Around the New Year, I chose the word Shape as a theme for 2014. It’s been a challenging word to embrace, especially over the past couple months. Honestly, if you’d asked me three weeks ago what was shaping my days I would have answered, Scandal and House of Cards. Netflix was a guaranteed way to help the miserable days go by a little faster; I let Olivia Pope handle it.

But once I started to feel a little bit better, I realized how much I missed writing and reading and contemplative quiet; the time came to make a summer reading list.

As I look at what I’ve come up with so far, the first thing I notice is my summer must-reads are much different than what I chose last year. I feel a greater pull this season to listen, with intentionality, to voices different than mine; I’m hungry to be a student of the experiences and studies of others.
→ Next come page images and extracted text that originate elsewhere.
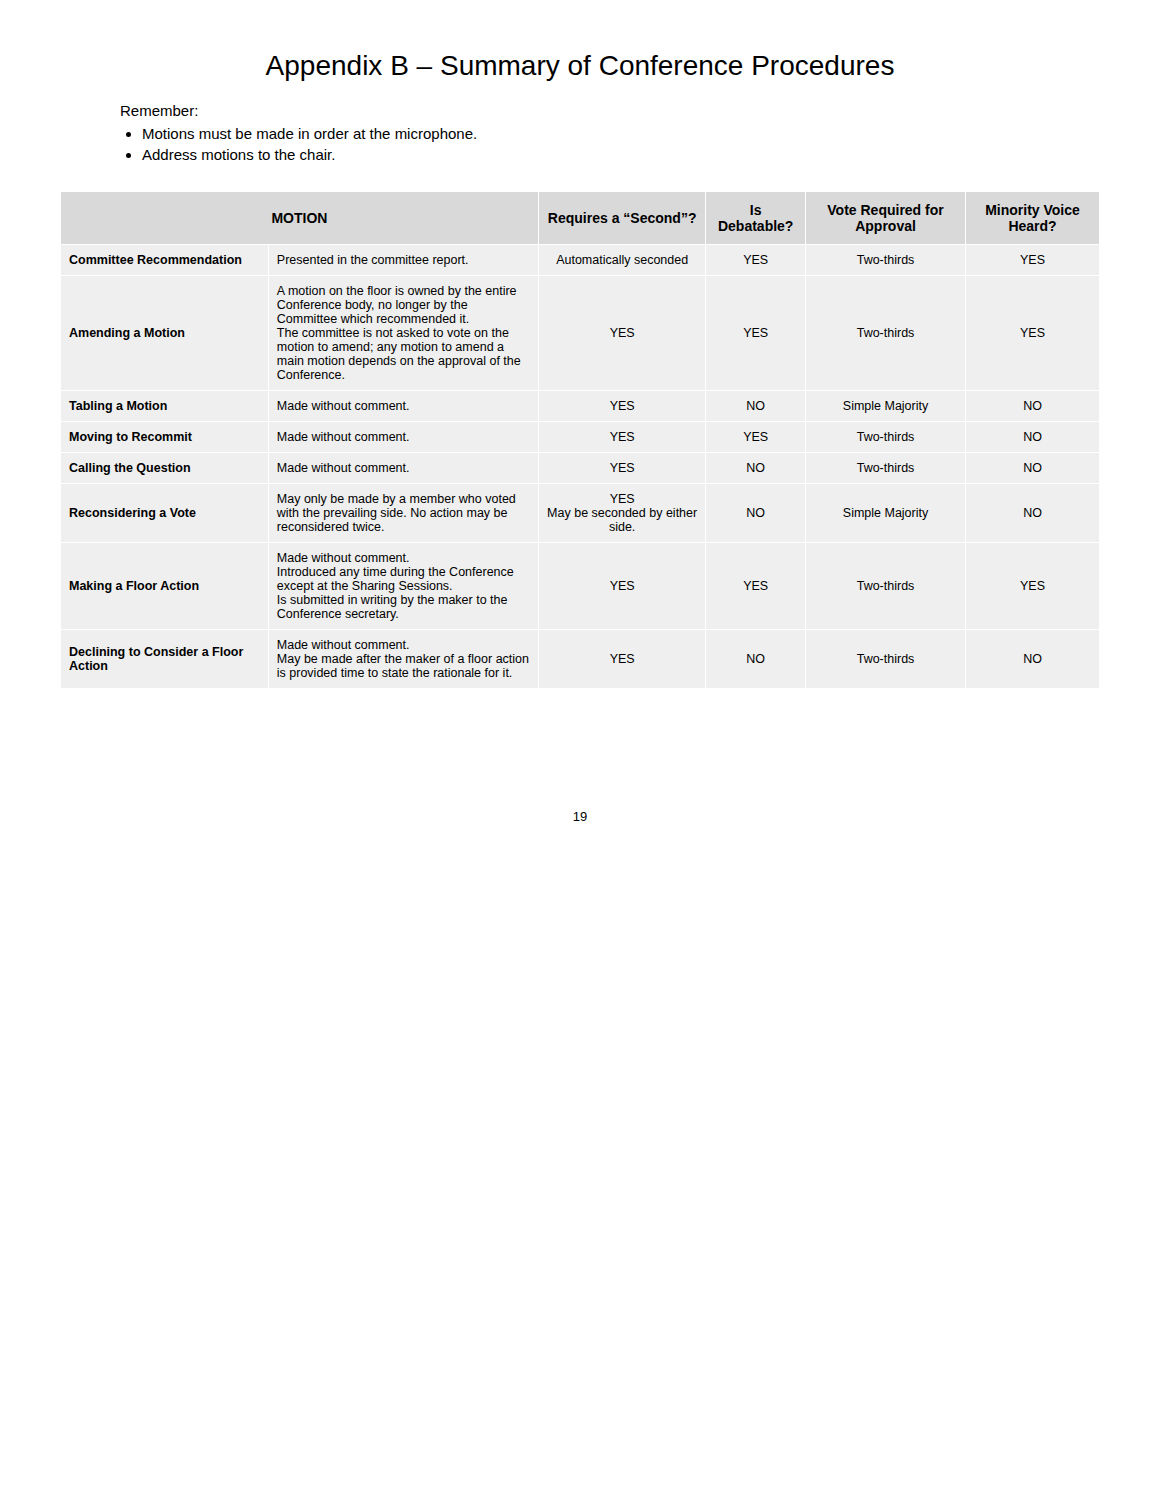Appendix B – Summary of Conference Procedures
Remember:
Motions must be made in order at the microphone.
Address motions to the chair.
| MOTION | Requires a “Second”? | Is Debatable? | Vote Required for Approval | Minority Voice Heard? |
| --- | --- | --- | --- | --- |
| Committee Recommendation | Presented in the committee report. | Automatically seconded | YES | Two-thirds | YES |
| Amending a Motion | A motion on the floor is owned by the entire Conference body, no longer by the Committee which recommended it. The committee is not asked to vote on the motion to amend; any motion to amend a main motion depends on the approval of the Conference. | YES | YES | Two-thirds | YES |
| Tabling a Motion | Made without comment. | YES | NO | Simple Majority | NO |
| Moving to Recommit | Made without comment. | YES | YES | Two-thirds | NO |
| Calling the Question | Made without comment. | YES | NO | Two-thirds | NO |
| Reconsidering a Vote | May only be made by a member who voted with the prevailing side. No action may be reconsidered twice. | YES May be seconded by either side. | NO | Simple Majority | NO |
| Making a Floor Action | Made without comment. Introduced any time during the Conference except at the Sharing Sessions. Is submitted in writing by the maker to the Conference secretary. | YES | YES | Two-thirds | YES |
| Declining to Consider a Floor Action | Made without comment. May be made after the maker of a floor action is provided time to state the rationale for it. | YES | NO | Two-thirds | NO |
19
A Farewell to Mars by Brian Zahnd:

Brian is an incredible mind, and the way he writes about Jesus and grace pricks all kind of conviction in me; no doubt this book will stir up a lot to think about. The tagline question of the book is, “We know Jesus the Savior, but have we met Jesus, Prince of Peace?”

I used to scoff at the idea of pacifism, and at one time was very much in favor of the death penalty, but during the past couple years I’ve begun to change my mind, in large part because of my Catholic faith. Definitely plan to write more about this in the coming month.
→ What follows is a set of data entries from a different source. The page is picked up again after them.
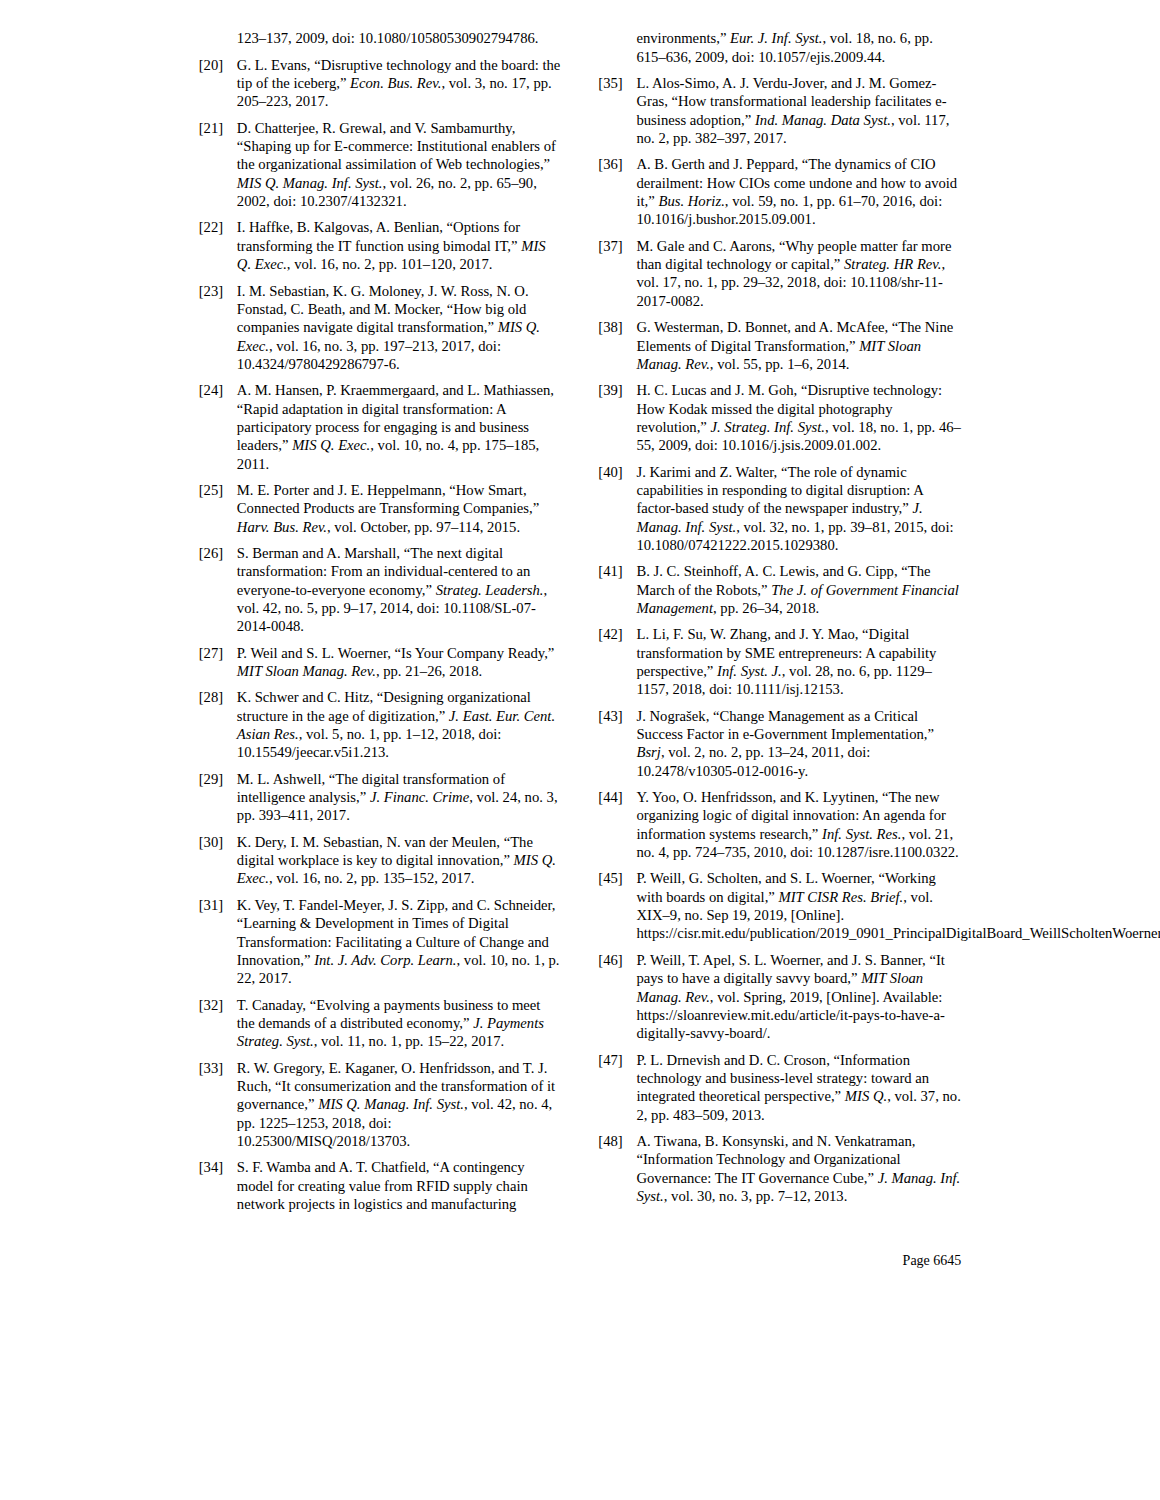123–137, 2009, doi: 10.1080/10580530902794786.
[20] G. L. Evans, “Disruptive technology and the board: the tip of the iceberg,” Econ. Bus. Rev., vol. 3, no. 17, pp. 205–223, 2017.
[21] D. Chatterjee, R. Grewal, and V. Sambamurthy, “Shaping up for E-commerce: Institutional enablers of the organizational assimilation of Web technologies,” MIS Q. Manag. Inf. Syst., vol. 26, no. 2, pp. 65–90, 2002, doi: 10.2307/4132321.
[22] I. Haffke, B. Kalgovas, A. Benlian, “Options for transforming the IT function using bimodal IT,” MIS Q. Exec., vol. 16, no. 2, pp. 101–120, 2017.
[23] I. M. Sebastian, K. G. Moloney, J. W. Ross, N. O. Fonstad, C. Beath, and M. Mocker, “How big old companies navigate digital transformation,” MIS Q. Exec., vol. 16, no. 3, pp. 197–213, 2017, doi: 10.4324/9780429286797-6.
[24] A. M. Hansen, P. Kraemmergaard, and L. Mathiassen, “Rapid adaptation in digital transformation: A participatory process for engaging is and business leaders,” MIS Q. Exec., vol. 10, no. 4, pp. 175–185, 2011.
[25] M. E. Porter and J. E. Heppelmann, “How Smart, Connected Products are Transforming Companies,” Harv. Bus. Rev., vol. October, pp. 97–114, 2015.
[26] S. Berman and A. Marshall, “The next digital transformation: From an individual-centered to an everyone-to-everyone economy,” Strateg. Leadersh., vol. 42, no. 5, pp. 9–17, 2014, doi: 10.1108/SL-07-2014-0048.
[27] P. Weil and S. L. Woerner, “Is Your Company Ready,” MIT Sloan Manag. Rev., pp. 21–26, 2018.
[28] K. Schwer and C. Hitz, “Designing organizational structure in the age of digitization,” J. East. Eur. Cent. Asian Res., vol. 5, no. 1, pp. 1–12, 2018, doi: 10.15549/jeecar.v5i1.213.
[29] M. L. Ashwell, “The digital transformation of intelligence analysis,” J. Financ. Crime, vol. 24, no. 3, pp. 393–411, 2017.
[30] K. Dery, I. M. Sebastian, N. van der Meulen, “The digital workplace is key to digital innovation,” MIS Q. Exec., vol. 16, no. 2, pp. 135–152, 2017.
[31] K. Vey, T. Fandel-Meyer, J. S. Zipp, and C. Schneider, “Learning & Development in Times of Digital Transformation: Facilitating a Culture of Change and Innovation,” Int. J. Adv. Corp. Learn., vol. 10, no. 1, p. 22, 2017.
[32] T. Canaday, “Evolving a payments business to meet the demands of a distributed economy,” J. Payments Strateg. Syst., vol. 11, no. 1, pp. 15–22, 2017.
[33] R. W. Gregory, E. Kaganer, O. Henfridsson, and T. J. Ruch, “It consumerization and the transformation of it governance,” MIS Q. Manag. Inf. Syst., vol. 42, no. 4, pp. 1225–1253, 2018, doi: 10.25300/MISQ/2018/13703.
[34] S. F. Wamba and A. T. Chatfield, “A contingency model for creating value from RFID supply chain network projects in logistics and manufacturing
environments,” Eur. J. Inf. Syst., vol. 18, no. 6, pp. 615–636, 2009, doi: 10.1057/ejis.2009.44.
[35] L. Alos-Simo, A. J. Verdu-Jover, and J. M. Gomez-Gras, “How transformational leadership facilitates e-business adoption,” Ind. Manag. Data Syst., vol. 117, no. 2, pp. 382–397, 2017.
[36] A. B. Gerth and J. Peppard, “The dynamics of CIO derailment: How CIOs come undone and how to avoid it,” Bus. Horiz., vol. 59, no. 1, pp. 61–70, 2016, doi: 10.1016/j.bushor.2015.09.001.
[37] M. Gale and C. Aarons, “Why people matter far more than digital technology or capital,” Strateg. HR Rev., vol. 17, no. 1, pp. 29–32, 2018, doi: 10.1108/shr-11-2017-0082.
[38] G. Westerman, D. Bonnet, and A. McAfee, “The Nine Elements of Digital Transformation,” MIT Sloan Manag. Rev., vol. 55, pp. 1–6, 2014.
[39] H. C. Lucas and J. M. Goh, “Disruptive technology: How Kodak missed the digital photography revolution,” J. Strateg. Inf. Syst., vol. 18, no. 1, pp. 46–55, 2009, doi: 10.1016/j.jsis.2009.01.002.
[40] J. Karimi and Z. Walter, “The role of dynamic capabilities in responding to digital disruption: A factor-based study of the newspaper industry,” J. Manag. Inf. Syst., vol. 32, no. 1, pp. 39–81, 2015, doi: 10.1080/07421222.2015.1029380.
[41] B. J. C. Steinhoff, A. C. Lewis, and G. Cipp, “The March of the Robots,” The J. of Government Financial Management, pp. 26–34, 2018.
[42] L. Li, F. Su, W. Zhang, and J. Y. Mao, “Digital transformation by SME entrepreneurs: A capability perspective,” Inf. Syst. J., vol. 28, no. 6, pp. 1129–1157, 2018, doi: 10.1111/isj.12153.
[43] J. Nograšek, “Change Management as a Critical Success Factor in e-Government Implementation,” Bsrj, vol. 2, no. 2, pp. 13–24, 2011, doi: 10.2478/v10305-012-0016-y.
[44] Y. Yoo, O. Henfridsson, and K. Lyytinen, “The new organizing logic of digital innovation: An agenda for information systems research,” Inf. Syst. Res., vol. 21, no. 4, pp. 724–735, 2010, doi: 10.1287/isre.1100.0322.
[45] P. Weill, G. Scholten, and S. L. Woerner, “Working with boards on digital,” MIT CISR Res. Brief., vol. XIX–9, no. Sep 19, 2019, [Online]. https://cisr.mit.edu/publication/2019_0901_PrincipalDigitalBoard_WeillScholtenWoerner.
[46] P. Weill, T. Apel, S. L. Woerner, and J. S. Banner, “It pays to have a digitally savvy board,” MIT Sloan Manag. Rev., vol. Spring, 2019, [Online]. Available: https://sloanreview.mit.edu/article/it-pays-to-have-a-digitally-savvy-board/.
[47] P. L. Drnevish and D. C. Croson, “Information technology and business-level strategy: toward an integrated theoretical perspective,” MIS Q., vol. 37, no. 2, pp. 483–509, 2013.
[48] A. Tiwana, B. Konsynski, and N. Venkatraman, “Information Technology and Organizational Governance: The IT Governance Cube,” J. Manag. Inf. Syst., vol. 30, no. 3, pp. 7–12, 2013.
Page 6645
Inventing Hell by Jon M. Sweeney:

I have no idea how Jon busts out so many books; the man is a machine, and each book is SO GOOD. When I heard about this new one, I pre-ordered it within minutes. I started it yesterday and am already halfway through; let me tell you, this is a must-read. I was uttering a ton of Wows and Dannnnnnngs and Sweeney basically takes a match it everything you ever thought you knew about hell and Satan.
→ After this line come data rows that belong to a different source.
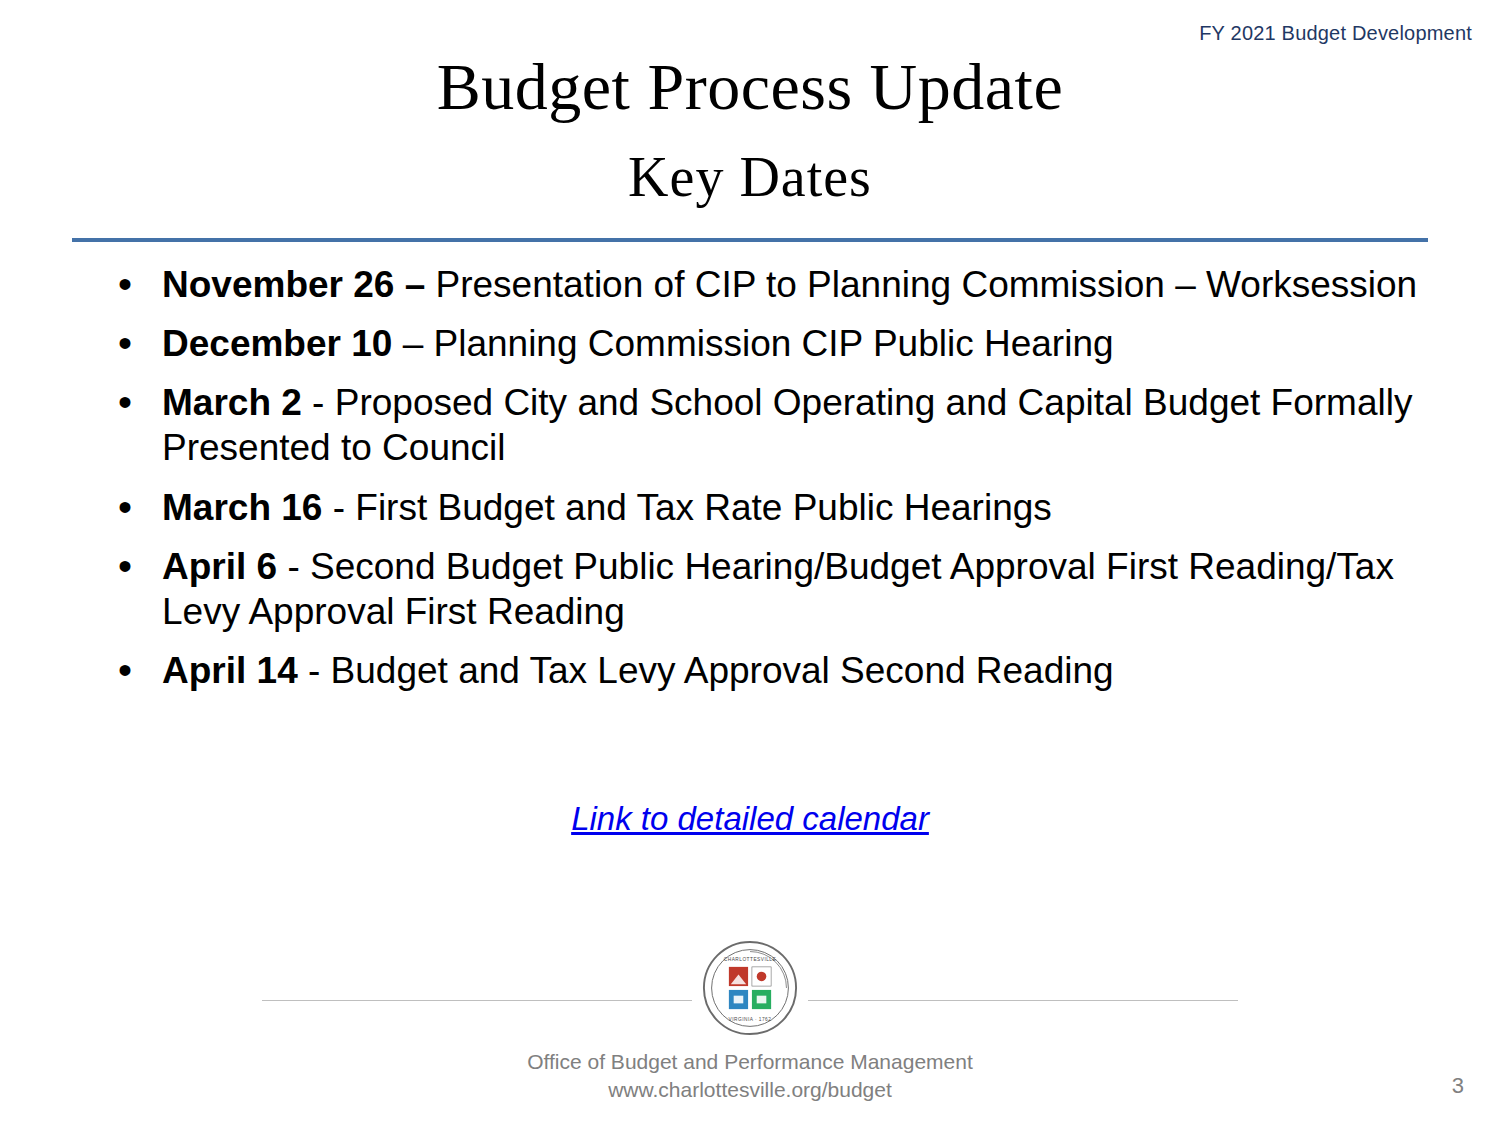FY 2021 Budget Development
Budget Process Update
Key Dates
November 26 – Presentation of CIP to Planning Commission – Worksession
December 10 – Planning Commission CIP Public Hearing
March 2 - Proposed City and School Operating and Capital Budget Formally Presented to Council
March 16 - First Budget and Tax Rate Public Hearings
April 6 - Second Budget Public Hearing/Budget Approval First Reading/Tax Levy Approval First Reading
April 14 - Budget and Tax Levy Approval Second Reading
Link to detailed calendar
CHARLOTTESVILLE VIRGINIA · 1762
Office of Budget and Performance Management
www.charlottesville.org/budget
3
God and the Gay Christian by Matthew Vines:

This was another one I planned on reading when it was released. Matthew is of the Reformed tradition, citing men like John Piper as some of his greatest influences, and he has drawn a ton of heat over this book from those who share his tradition. With so much strife among Christians over the issue of marriage equality, and even whether or not gay men and women can be Christians, I look forward to seeing where Matthew’s studies of Scripture took him.

Does Jesus Really Love Me? by Jeff Chu:

You know, people on all sides of culture war debates can say they’re taking their stance out of “love”, whether it is love of God, of people, of scripture or even all of the above. That being the case, Jeff’s book is of particular interest to me, as he details a cross-country journey searching for answers about the love of God, as it relates to him as a gay man.

The True Secret of Writing by Natalie Goldberg:

Goldberg is one of my favorite mentors in this thing we call the Writing Life. It’s been a dream of mine to go on one of her writing retreats, so when a book detailing practices she involves on her retreats came out, I snatched it up quickly. She’s the perfect mix of encouragement and kick-your-booty out of complacency, and her prompts are crazy-good.

The Color Master by Aimee Bender:

I’m halfway through this collection of short stories, and I have to say, not one of them has captured me in the way her other stories have. I still very much enjoy her writing style; her themes are striking and provocative, as usual, and yet, it isn’t as compelling as her other works. But, in all fairness, I haven’t finished it so maybe there will be a gem in the latter half.

So what are you planning to read this summer? Also, if you have a few suggestions for must-read novels, please share!